Été 1947 j'arrive à Paris au 39 de la rue Rochechouart en provenance directe d'Allemagne.
Dans les jours qui suivent nous partons, ma grand-mère maternelle Alice Lanier et moi en train pour la Normandie.Nous sommes attendus à la gare de Flers par Georges Touzot fermier à la Tournerie sur la commune de St Pierre d'Entremont. Il conduit l'automobile. L'auto dont je garde l'odeur inscrite dans ma mémoire olfactive. Mélange de cuir et d'essence. Elle nous fait faire à une vitesse très raisonnable le trajet entre la gare de Flers et le hameau de la Tournerie distant de 9 km. Quelquefois, peut-être parce que l’automobile est en panne ou bien parce Georges Touzot sent qu'il a dépassé la dose raisonnable de « calva », vient nous chercher à la gare de Flers en carriole avec dans les brancards les fesses rebondies de Pompon. Le chemin de la chasse, sombre et encaissé prend toute sa dimension inquiétante. Les bruits sont amortis par les talus qui bordent le chemin. On entend que le crissement des roues de la carriole et le « clon clon » à deux temps du trot du cheval. Bruits amortis par les feuilles mortes.
Nous arrivons dans le berceau de ma famille maternelle. Camille Onfray où mon arrière grand père est le maître des lieux.
J'ai ici, j'en suis certain ma première notion de vacances et de la vie à la campagne.
Bien sur nous sommes en Normandie et il n'a pas manqué de temps en temps de pleuvoir ne serait ce que pour faire sortir les escargots. Mais dans mes souvenirs il fait toujours beau.
La Normandie c'est St Pierre d'Entremont dont fait partie le hameau de la Tournerie. C'est aussi Cerisy Belle Étoile le petit village de l'autre coté de la petite rivière «le Noireau».
Pépère Camille trône sur sa chaise, tenant toujours sa canne à la main en prenant le soleil devant la porte. Il est de petite taille, sourd comme un pot, la moustache à la Clemenceau, un air bonhomme, un peu rondouillard, toujours coiffé d'une casquette. Il faut crier à son oreille pour qu'il entende.

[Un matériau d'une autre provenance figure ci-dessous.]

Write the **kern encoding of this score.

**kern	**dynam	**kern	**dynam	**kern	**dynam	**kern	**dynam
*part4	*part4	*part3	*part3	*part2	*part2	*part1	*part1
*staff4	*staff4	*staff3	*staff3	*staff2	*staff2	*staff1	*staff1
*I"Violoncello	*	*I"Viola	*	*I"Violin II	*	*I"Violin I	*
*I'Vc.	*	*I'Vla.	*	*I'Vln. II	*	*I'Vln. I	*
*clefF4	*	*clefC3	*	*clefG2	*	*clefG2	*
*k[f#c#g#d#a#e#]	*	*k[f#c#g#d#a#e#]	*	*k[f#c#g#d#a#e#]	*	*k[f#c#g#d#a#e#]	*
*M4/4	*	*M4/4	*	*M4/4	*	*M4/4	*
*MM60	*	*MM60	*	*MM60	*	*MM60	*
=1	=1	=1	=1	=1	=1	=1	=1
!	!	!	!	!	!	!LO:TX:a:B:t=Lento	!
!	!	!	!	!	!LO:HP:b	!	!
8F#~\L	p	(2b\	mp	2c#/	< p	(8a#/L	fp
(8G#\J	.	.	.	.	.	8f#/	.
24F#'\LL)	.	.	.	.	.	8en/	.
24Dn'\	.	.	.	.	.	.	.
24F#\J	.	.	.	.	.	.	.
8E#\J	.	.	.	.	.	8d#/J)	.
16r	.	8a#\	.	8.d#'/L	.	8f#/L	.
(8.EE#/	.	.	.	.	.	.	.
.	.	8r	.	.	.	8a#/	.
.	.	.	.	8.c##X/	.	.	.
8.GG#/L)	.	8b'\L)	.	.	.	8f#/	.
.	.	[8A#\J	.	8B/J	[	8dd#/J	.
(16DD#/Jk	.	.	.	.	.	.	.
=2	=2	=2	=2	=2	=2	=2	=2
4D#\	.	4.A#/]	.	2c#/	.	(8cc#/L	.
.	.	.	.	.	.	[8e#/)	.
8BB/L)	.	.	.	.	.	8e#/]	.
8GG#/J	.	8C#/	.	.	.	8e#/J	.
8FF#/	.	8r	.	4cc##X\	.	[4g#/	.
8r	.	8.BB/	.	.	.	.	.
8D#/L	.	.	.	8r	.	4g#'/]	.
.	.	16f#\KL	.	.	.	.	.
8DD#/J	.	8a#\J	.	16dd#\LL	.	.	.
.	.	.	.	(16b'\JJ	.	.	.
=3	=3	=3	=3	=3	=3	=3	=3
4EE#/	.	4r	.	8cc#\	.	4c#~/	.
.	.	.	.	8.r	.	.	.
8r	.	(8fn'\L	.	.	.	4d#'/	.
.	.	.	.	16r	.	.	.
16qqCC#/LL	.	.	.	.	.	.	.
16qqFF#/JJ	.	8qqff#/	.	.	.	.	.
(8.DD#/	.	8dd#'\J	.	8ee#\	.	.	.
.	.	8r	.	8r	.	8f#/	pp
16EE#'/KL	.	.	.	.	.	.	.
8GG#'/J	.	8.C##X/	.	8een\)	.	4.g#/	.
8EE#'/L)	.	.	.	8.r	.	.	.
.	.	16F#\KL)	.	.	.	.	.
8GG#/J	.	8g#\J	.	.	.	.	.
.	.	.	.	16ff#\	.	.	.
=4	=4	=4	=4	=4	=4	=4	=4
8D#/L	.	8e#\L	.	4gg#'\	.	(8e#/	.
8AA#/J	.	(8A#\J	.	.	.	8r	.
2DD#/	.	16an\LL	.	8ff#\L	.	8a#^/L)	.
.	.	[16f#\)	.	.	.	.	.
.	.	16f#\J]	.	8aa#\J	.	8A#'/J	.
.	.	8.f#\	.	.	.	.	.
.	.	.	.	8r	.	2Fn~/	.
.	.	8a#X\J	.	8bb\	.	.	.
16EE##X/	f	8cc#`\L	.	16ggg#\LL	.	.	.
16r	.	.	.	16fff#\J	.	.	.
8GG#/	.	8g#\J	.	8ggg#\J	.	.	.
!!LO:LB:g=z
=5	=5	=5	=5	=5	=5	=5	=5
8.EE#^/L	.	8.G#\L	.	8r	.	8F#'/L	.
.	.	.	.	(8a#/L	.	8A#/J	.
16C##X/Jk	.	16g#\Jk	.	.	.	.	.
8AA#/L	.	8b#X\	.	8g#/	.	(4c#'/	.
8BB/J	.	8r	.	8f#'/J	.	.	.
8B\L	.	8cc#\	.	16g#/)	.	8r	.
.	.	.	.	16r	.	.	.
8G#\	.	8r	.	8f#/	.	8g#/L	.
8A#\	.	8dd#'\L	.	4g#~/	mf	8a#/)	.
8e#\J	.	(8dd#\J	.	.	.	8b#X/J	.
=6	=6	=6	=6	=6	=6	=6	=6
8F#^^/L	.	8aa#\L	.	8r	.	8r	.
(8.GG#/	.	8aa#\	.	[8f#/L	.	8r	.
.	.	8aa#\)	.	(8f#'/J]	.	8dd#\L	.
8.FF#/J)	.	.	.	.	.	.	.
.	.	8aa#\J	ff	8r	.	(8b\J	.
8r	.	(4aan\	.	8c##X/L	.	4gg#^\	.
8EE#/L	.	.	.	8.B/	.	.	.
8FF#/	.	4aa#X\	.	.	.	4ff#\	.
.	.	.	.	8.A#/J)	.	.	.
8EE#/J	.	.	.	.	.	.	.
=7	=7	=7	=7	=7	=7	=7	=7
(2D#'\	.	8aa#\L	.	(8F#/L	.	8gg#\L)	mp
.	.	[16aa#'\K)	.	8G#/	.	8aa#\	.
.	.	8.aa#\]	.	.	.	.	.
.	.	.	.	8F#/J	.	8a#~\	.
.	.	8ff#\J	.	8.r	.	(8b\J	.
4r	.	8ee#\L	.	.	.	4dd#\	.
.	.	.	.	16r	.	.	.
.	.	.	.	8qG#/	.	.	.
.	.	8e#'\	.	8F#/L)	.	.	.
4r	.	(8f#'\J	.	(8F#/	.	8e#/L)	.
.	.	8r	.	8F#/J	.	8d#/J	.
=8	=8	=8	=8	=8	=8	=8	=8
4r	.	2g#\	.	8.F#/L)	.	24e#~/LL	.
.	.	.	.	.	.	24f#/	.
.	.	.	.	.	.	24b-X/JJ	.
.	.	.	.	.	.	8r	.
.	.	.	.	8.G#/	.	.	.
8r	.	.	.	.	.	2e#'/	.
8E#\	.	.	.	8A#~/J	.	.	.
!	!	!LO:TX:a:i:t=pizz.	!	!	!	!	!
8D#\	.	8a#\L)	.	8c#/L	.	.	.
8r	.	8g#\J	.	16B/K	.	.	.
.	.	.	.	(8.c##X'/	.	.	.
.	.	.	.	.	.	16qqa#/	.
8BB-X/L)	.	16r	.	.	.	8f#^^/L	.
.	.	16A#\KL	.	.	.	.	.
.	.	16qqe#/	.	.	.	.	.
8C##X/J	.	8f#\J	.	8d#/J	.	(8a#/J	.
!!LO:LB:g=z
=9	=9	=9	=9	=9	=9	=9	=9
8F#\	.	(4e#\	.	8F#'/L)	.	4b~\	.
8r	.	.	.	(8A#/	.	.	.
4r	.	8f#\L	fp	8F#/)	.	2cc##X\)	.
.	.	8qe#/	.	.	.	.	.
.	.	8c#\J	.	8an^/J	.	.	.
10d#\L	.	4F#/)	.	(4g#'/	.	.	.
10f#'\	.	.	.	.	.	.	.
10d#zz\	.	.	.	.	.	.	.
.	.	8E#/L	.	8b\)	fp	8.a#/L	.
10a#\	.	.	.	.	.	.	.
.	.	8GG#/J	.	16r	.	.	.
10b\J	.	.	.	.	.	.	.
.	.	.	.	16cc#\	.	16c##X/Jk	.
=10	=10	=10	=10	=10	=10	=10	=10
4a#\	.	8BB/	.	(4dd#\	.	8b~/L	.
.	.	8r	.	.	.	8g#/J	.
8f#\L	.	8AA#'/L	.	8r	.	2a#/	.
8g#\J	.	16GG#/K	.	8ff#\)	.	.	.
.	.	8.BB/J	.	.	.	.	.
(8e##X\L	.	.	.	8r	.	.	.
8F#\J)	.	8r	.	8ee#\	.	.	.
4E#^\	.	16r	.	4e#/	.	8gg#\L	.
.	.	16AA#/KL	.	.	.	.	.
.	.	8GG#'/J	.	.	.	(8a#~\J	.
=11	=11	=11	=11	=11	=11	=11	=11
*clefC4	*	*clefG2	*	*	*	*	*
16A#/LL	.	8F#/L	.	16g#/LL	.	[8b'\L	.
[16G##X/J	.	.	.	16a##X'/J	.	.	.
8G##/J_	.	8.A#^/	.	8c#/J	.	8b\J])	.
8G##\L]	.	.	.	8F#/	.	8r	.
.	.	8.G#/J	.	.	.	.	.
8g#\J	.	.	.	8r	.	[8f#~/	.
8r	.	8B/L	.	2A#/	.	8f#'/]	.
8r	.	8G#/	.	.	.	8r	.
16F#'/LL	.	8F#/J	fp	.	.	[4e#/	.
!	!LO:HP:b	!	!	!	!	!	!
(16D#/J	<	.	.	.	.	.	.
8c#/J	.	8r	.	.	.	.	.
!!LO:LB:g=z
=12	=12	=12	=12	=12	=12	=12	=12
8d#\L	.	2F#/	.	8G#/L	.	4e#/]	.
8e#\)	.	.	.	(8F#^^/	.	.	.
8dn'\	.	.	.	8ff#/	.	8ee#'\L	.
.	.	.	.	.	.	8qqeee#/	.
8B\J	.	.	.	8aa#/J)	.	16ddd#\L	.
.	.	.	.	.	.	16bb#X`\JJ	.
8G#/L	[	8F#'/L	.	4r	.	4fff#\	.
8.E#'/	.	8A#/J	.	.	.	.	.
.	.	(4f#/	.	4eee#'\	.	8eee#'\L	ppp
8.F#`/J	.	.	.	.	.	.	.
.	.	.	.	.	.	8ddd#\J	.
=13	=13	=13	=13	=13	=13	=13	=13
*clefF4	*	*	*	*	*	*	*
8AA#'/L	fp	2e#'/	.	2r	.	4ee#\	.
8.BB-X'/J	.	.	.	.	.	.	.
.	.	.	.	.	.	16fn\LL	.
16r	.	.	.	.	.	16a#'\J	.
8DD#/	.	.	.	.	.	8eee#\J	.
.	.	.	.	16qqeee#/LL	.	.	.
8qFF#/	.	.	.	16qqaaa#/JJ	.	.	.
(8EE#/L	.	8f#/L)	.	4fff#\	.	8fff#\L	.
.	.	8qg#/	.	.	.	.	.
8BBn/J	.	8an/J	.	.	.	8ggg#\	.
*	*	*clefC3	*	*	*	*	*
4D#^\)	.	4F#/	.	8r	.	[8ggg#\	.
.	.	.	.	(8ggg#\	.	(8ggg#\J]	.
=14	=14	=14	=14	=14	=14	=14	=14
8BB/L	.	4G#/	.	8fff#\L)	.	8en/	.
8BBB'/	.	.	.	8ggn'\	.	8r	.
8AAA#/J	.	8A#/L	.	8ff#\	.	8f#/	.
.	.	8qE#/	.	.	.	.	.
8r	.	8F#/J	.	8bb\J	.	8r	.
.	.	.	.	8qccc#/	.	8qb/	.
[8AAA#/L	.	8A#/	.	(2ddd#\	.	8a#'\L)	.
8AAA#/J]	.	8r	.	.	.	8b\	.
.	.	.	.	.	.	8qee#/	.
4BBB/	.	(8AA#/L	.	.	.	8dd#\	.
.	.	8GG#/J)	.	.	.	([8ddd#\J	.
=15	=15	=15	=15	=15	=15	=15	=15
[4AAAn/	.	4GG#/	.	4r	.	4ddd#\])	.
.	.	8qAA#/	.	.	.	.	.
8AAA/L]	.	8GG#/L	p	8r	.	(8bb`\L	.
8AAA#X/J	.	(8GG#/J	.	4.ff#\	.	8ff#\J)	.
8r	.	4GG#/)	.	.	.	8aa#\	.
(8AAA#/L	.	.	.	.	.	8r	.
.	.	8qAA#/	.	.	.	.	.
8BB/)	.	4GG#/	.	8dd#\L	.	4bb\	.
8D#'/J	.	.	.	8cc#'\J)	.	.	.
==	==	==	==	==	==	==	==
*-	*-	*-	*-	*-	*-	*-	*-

Il fut le plus gros propriétaire terrien de l’Orne. Il posséda la première voiture automobile du département. Il était propriétaire de la totalité du hameau de la Tournerie. Pendant la guerre de 14-18 il a servi dans la cavalerie. Je suis fasciné par le képi orné des galons de capitaine et par son sabre de cavalerie. Plus d’un demi siècle plus tard on parle encore de lui dans le canton de Flers avec beaucoup de respect.
Le père Onfray à une gouvernante en la personne de Nini. Nini a deux joues bien rondes toujours fraîches qui sentent bon le propre quand je les embrasse. Nini c'est aussi le lavoir et l'odeur spéciale du ruisseau mêlé au savon de "Marseille". Agenouillée dans une boite à trois cotés garnie de paille, elle trempait le linge dans l'eau, le savonnait puis le frappait avec le battoir, le tordait, le retrempait, le rinçait. Travail pénible sans doute mais aux odeurs simples. On dirait aujourd'hui "écologique" !
Mon arrière grand-père repose pour l'éternité dans le seul caveau du cimetière de St Pierre d'Entremont à droite dès l'entrée du cimetière. Sa petite fille Jacqueline a voulu qu'une partie de ses cendres soit à coté de lui dans la mort. Ses dernières volontés ont été respectées. Marie-France et moi avons les avons apporté dans une urne funéraire dans le caveau de son grand-père.La Tournerie c'est la maison du père Aubry, «la grande maison» qui fût la maison Onfray. Cette maison sent la cire qui protège de très beaux meubles. Mais c'est aussi la grenouille dans son bocal qui sert de baromètre et les sangsues pour les saignées.
La Tournerie c'est le voisinage de la famille Touzot. Henriette la maman avec laquelle on va traire le soir dans les prés. Nous partons avec le seau et le bidon d'aluminium ainsi que le petit banc à trois pieds. Avant de débuter la traite elle même, nous rinçons les pis de la vache avec la première giclée recueillie dans la paume de la main. Puis s'ensuit le chuintement régulier du lait coulant dans le seau.
Je me souviens du ramassage des doryphores dans le champ de pomme de terre. Nous les mettions dans des boites de conserve usagée avant de les faire brûler.